Tout au long de l’année, elle organise aussi des stages pour des élèves en difficulté. Pendant des mois, ils prennent soin des chevaux deux ou trois jours par semaine. «L’objectif n’est pas de leur apprendre à gérer un ranch, souligne-t-elle, mais de leur donner des responsabilités propres à les valoriser.» Entre élèves et chevaux, un lien vital se crée. «Comme les adolescents, les chevaux ont leur caractère. Ils ont besoin d’attention, de contact humain. Notre manière de les traiter conditionne l’affection qu’ils nous portent, la sensibilité dont ils font preuve à notre égard. Ils sont souvent le reflet de nos personnalités.»
Lisa Bergeron, dont la fille fait de l’équitation à La Licorne depuis un an, a souvent eu l’occasion d’apprécier le travail de Catherine auprès des jeunes, tout comme sa générosité: lorsque la propriétaire du camp a appris que Lisa était atteinte du cancer, elle a versé une partie des revenus d’une compétition équestre à la Fondation canadienne pour le cancer du sein.
«J’étais vraiment très touchée, dit Lisa. Non seulement Catherine, qui ne roule pourtant pas sur l’or, a versé une partie des bénéfices à la fondation, mais elle l’a fait en mon nom.» En quatre ans, cette compétition a permis de remettre près de 12000$ à la fondation.
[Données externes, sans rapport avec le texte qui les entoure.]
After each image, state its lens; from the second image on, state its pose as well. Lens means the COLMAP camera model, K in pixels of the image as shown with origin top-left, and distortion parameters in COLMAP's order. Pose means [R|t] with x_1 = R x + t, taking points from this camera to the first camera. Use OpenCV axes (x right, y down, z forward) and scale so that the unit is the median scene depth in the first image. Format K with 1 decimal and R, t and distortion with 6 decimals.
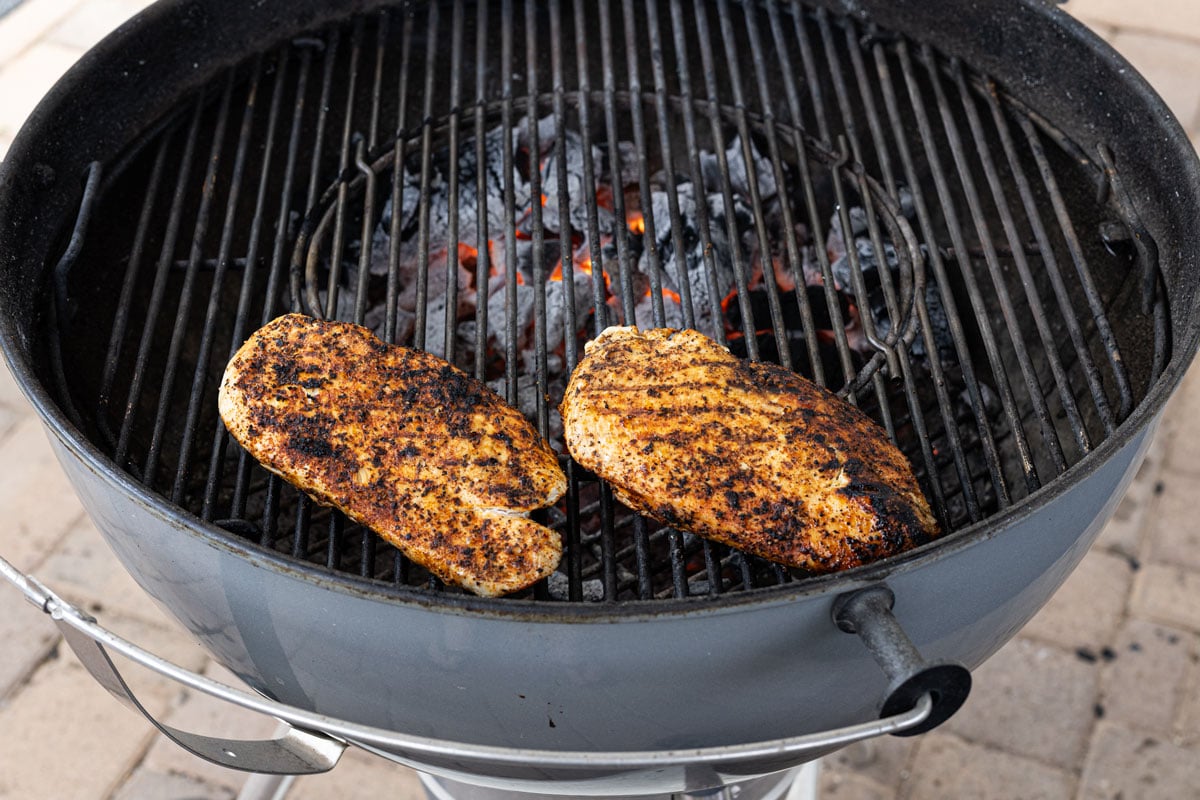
lens RADIAL K [[2067.6, 0, 600.0], [0, 2067.6, 400.0], [0, 0, 1]] dist [0.006099, 0.172470]
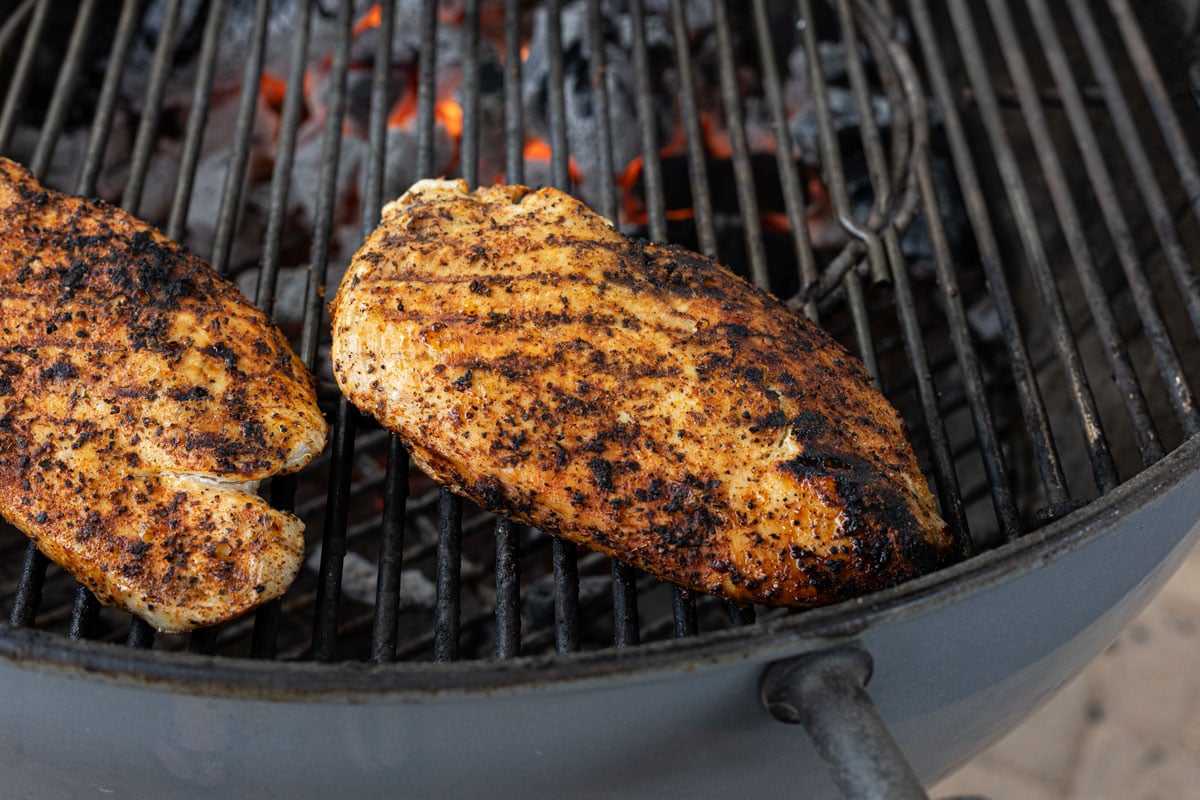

Les largesses de Catherine sont telles que sa partenaire, Louiselle Harvey, doit parfois y mettre un frein. Mais Catherine sait que son altruisme est payé de retour et, jusqu’ici, ce mode de vie lui a toujours souri. En 1991, la Licorne a été achetée et construite grâce à son réseau d’amis et de parents. Et lorsque, plus tard, elle et son associée ont eu besoin de 75000$ pour installer le camp, 15 personnes ont accepté de financer le projet à raison de 5000$ chacune. «Autant que l’argent, j’y voyais l’occasion de rassembler des gens que j’aime dans un projet commun.»
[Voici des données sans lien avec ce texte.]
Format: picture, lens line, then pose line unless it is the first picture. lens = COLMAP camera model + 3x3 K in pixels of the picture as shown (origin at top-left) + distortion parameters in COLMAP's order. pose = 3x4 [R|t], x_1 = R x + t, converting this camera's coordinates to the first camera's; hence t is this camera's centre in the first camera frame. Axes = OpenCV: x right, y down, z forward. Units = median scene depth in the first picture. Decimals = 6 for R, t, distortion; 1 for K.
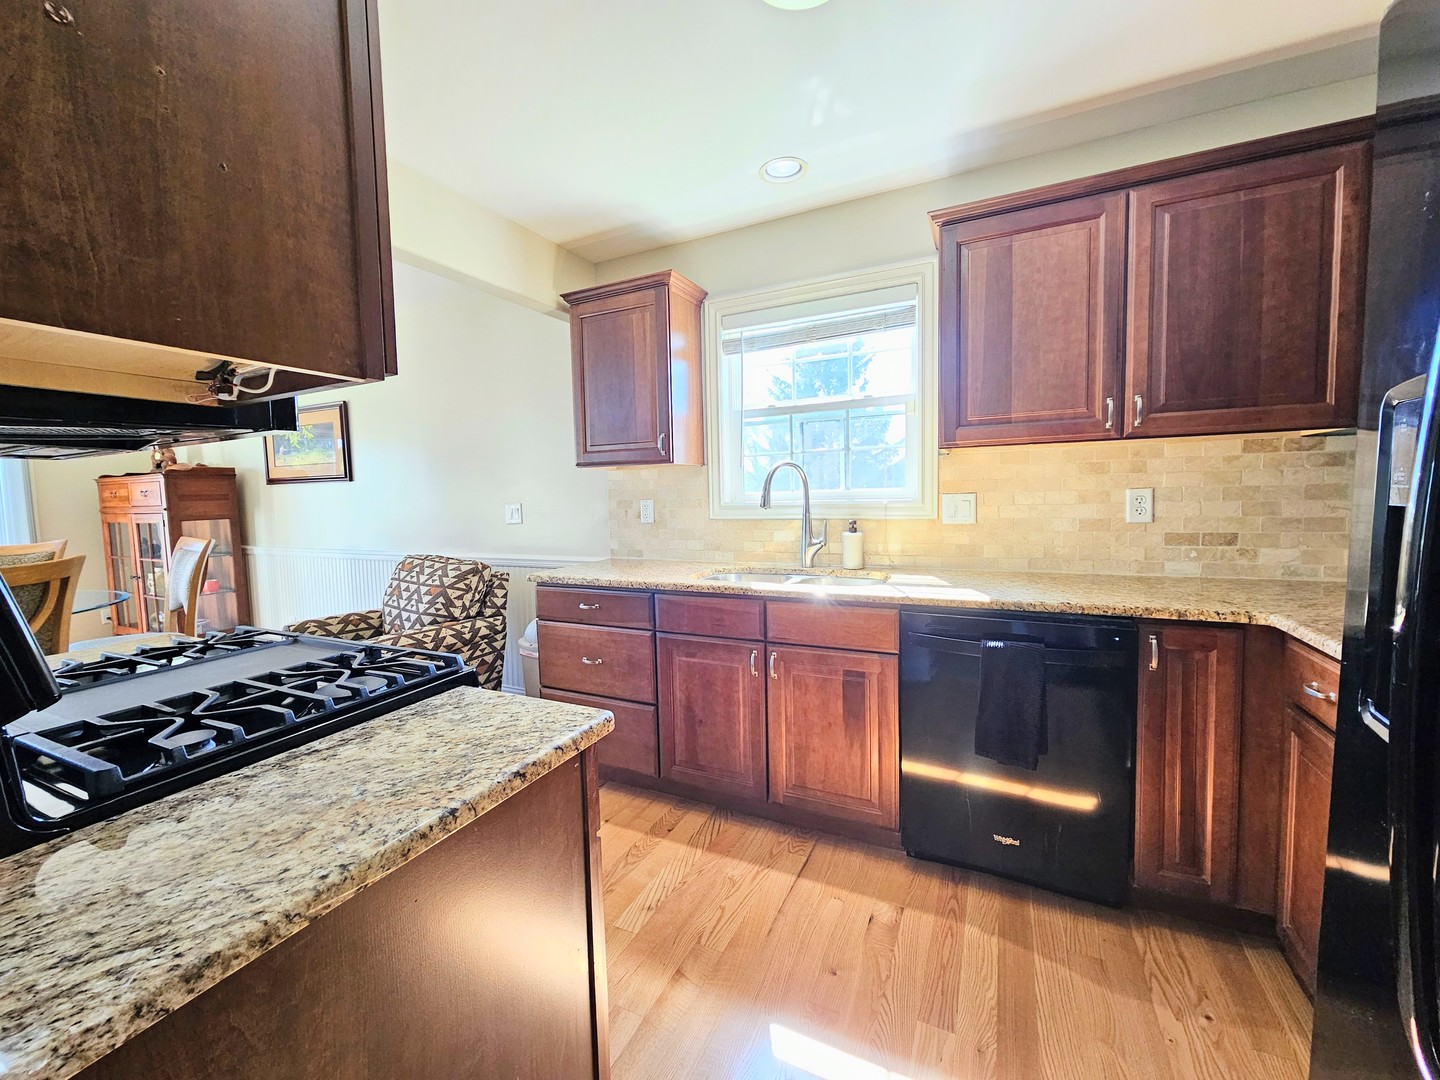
lens RADIAL K [[587.5, 0, 714.4], [0, 587.5, 533.7], [0, 0, 1]] dist [0.000215, -0.000201]
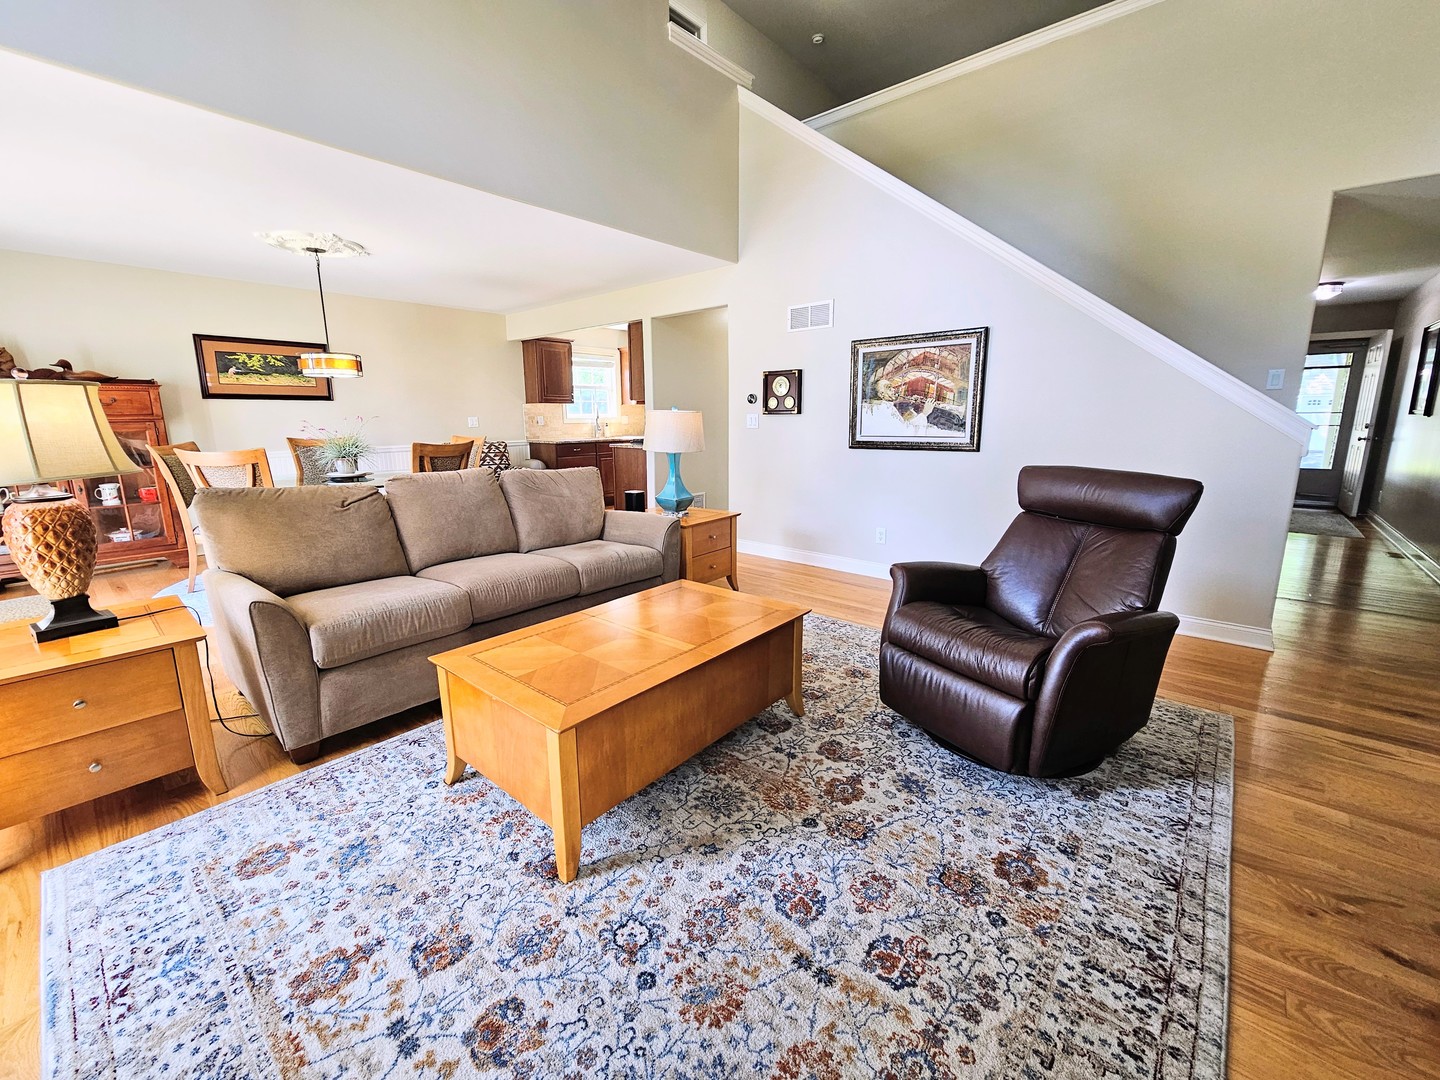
lens RADIAL K [[587.5, 0, 705.7], [0, 587.5, 529.8], [0, 0, 1]] dist [0.000215, -0.000201]
pose [[0.260236, -0.164562, 0.951418, -3.510877], [0.061393, 0.986195, 0.153784, 0.116389], [-0.963591, 0.018390, 0.266746, -0.544359]]
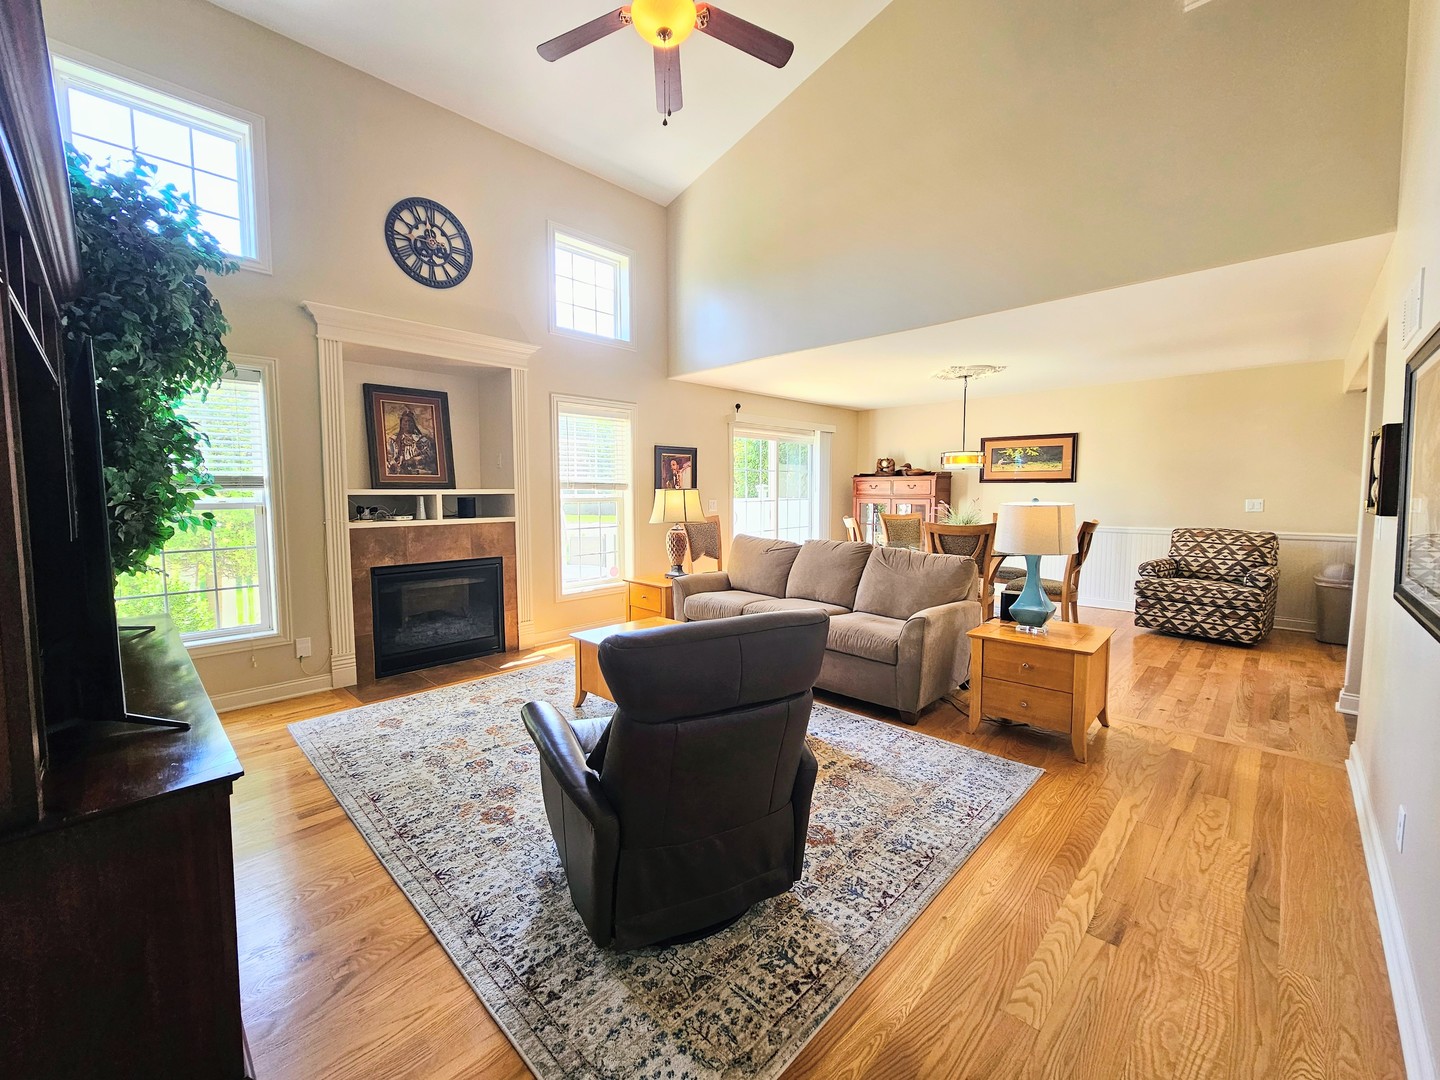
lens RADIAL K [[587.5, 0, 711.7], [0, 587.5, 531.7], [0, 0, 1]] dist [0.000215, -0.000201]
pose [[0.952251, 0.041995, -0.302414, -2.069069], [-0.037157, 0.999073, 0.021737, 0.095319], [0.303046, -0.009462, 0.952929, -1.661262]]
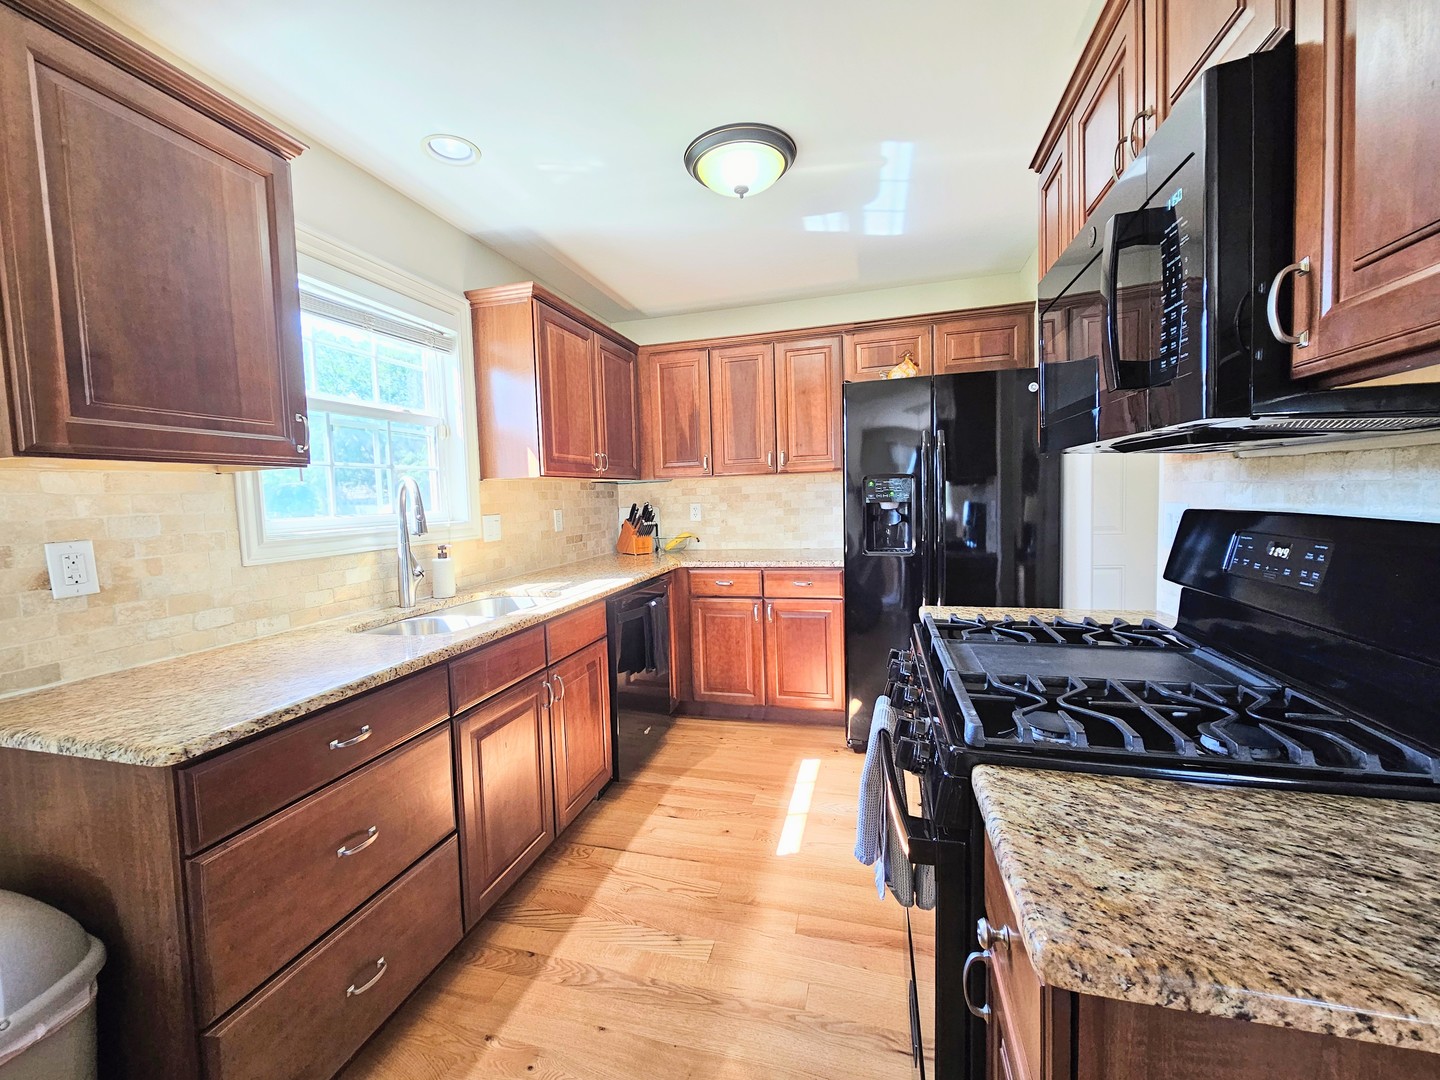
lens RADIAL K [[587.5, 0, 709.6], [0, 587.5, 532.0], [0, 0, 1]] dist [0.000215, -0.000201]
pose [[-0.178711, -0.032855, 0.983353, -0.878353], [0.100474, 0.993608, 0.051457, -0.057040], [-0.978758, 0.107998, -0.174268, 0.878301]]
Aujourd’hui, lorsqu’on visite La Licorne, on trouve partout la marque de ces mains qui ont permis au rêve de Catherine de prendre forme: Nadine, Michel et Henri, qui ont construit les 20 lits de bois; ses frères Dédé, Stéphane, Pierrot et Clo Clo, qui ont aménagé les douches…
Mais si vous voulez vraiment émouvoir Catherine Geoffroy, parlez-lui de Big Ben, le cheval d’obstacles dont le fantôme, dit-on, hante le camp. Le soir, lorsqu’elle raconte des histoires aux enfants, on voit parfois un employé déguisé en cheval trotter dans le crépuscule… Mais Big Ben est beaucoup plus qu’une histoire de feu de camp: le symbole de la réussite. Il y a 20 ans, ce cheval de légende, monté par le non moins légendaire Ian Millar, a remporté deux finales de la Coupe du monde et plus de 40 victoires sur le circuit des grands prix. Avant que ne débute son illustre carrière, Big Ben n’était rien de plus qu’un cheval exceptionnellement grand.
«Je veux que les enfants qui séjournent ici se souviennent de lui, conclut Catherine, et comprennent qu’avec de la volonté et beaucoup d’efforts, on peut aller au bout de ses rêves.»